## Your task
Give back each line of the data exactly.

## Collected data
▼▼▼

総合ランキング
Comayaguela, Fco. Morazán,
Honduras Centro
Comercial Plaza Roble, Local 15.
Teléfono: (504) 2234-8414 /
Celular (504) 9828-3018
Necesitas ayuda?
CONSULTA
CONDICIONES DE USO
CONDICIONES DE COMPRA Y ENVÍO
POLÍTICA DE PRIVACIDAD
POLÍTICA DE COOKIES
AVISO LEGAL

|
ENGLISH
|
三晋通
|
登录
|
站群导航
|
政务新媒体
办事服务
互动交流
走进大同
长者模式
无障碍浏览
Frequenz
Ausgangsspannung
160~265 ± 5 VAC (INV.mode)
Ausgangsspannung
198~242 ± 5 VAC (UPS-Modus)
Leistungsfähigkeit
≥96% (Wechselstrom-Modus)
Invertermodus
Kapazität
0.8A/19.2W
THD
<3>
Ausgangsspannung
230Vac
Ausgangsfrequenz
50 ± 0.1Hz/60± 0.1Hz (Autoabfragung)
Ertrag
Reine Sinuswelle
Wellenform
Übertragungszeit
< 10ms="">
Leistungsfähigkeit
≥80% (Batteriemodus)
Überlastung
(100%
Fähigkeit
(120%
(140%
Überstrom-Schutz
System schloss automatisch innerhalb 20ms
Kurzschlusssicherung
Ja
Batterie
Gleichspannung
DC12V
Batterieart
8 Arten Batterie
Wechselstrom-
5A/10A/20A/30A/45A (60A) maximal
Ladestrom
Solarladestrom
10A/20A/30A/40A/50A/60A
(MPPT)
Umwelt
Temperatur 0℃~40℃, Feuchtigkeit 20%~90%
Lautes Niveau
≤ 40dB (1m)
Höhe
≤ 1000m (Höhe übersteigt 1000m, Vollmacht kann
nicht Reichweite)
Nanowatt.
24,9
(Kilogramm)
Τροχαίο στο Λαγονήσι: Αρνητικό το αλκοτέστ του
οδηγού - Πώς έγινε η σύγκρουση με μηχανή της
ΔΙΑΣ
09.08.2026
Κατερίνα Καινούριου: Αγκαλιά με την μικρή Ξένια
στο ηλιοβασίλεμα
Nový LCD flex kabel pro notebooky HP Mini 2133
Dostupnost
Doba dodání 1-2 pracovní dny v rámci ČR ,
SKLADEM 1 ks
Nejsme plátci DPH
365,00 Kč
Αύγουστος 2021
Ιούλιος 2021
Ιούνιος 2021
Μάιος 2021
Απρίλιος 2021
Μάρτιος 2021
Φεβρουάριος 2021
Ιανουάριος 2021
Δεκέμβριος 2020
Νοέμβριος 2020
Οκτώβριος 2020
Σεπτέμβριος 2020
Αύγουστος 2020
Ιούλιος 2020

▲▲▲

## Solution for this task
総合ランキング
Comayaguela, Fco. Morazán,
Honduras Centro
Comercial Plaza Roble, Local 15.
Teléfono: (504) 2234-8414 /
Celular (504) 9828-3018
Necesitas ayuda?
CONSULTA
CONDICIONES DE USO
CONDICIONES DE COMPRA Y ENVÍO
POLÍTICA DE PRIVACIDAD
POLÍTICA DE COOKIES
AVISO LEGAL

|
ENGLISH
|
三晋通
|
登录
|
站群导航
|
政务新媒体
办事服务
互动交流
走进大同
长者模式
无障碍浏览
Frequenz
Ausgangsspannung
160~265 ± 5 VAC (INV.mode)
Ausgangsspannung
198~242 ± 5 VAC (UPS-Modus)
Leistungsfähigkeit
≥96% (Wechselstrom-Modus)
Invertermodus
Kapazität
0.8A/19.2W
THD
<3>
Ausgangsspannung
230Vac
Ausgangsfrequenz
50 ± 0.1Hz/60± 0.1Hz (Autoabfragung)
Ertrag
Reine Sinuswelle
Wellenform
Übertragungszeit
< 10ms="">
Leistungsfähigkeit
≥80% (Batteriemodus)
Überlastung
(100%
Fähigkeit
(120%
(140%
Überstrom-Schutz
System schloss automatisch innerhalb 20ms
Kurzschlusssicherung
Ja
Batterie
Gleichspannung
DC12V
Batterieart
8 Arten Batterie
Wechselstrom-
5A/10A/20A/30A/45A (60A) maximal
Ladestrom
Solarladestrom
10A/20A/30A/40A/50A/60A
(MPPT)
Umwelt
Temperatur 0℃~40℃, Feuchtigkeit 20%~90%
Lautes Niveau
≤ 40dB (1m)
Höhe
≤ 1000m (Höhe übersteigt 1000m, Vollmacht kann
nicht Reichweite)
Nanowatt.
24,9
(Kilogramm)
Τροχαίο στο Λαγονήσι: Αρνητικό το αλκοτέστ του
οδηγού - Πώς έγινε η σύγκρουση με μηχανή της
ΔΙΑΣ
09.08.2026
Κατερίνα Καινούριου: Αγκαλιά με την μικρή Ξένια
στο ηλιοβασίλεμα
Nový LCD flex kabel pro notebooky HP Mini 2133
Dostupnost
Doba dodání 1-2 pracovní dny v rámci ČR ,
SKLADEM 1 ks
Nejsme plátci DPH
365,00 Kč
Αύγουστος 2021
Ιούλιος 2021
Ιούνιος 2021
Μάιος 2021
Απρίλιος 2021
Μάρτιος 2021
Φεβρουάριος 2021
Ιανουάριος 2021
Δεκέμβριος 2020
Νοέμβριος 2020
Οκτώβριος 2020
Σεπτέμβριος 2020
Αύγουστος 2020
Ιούλιος 2020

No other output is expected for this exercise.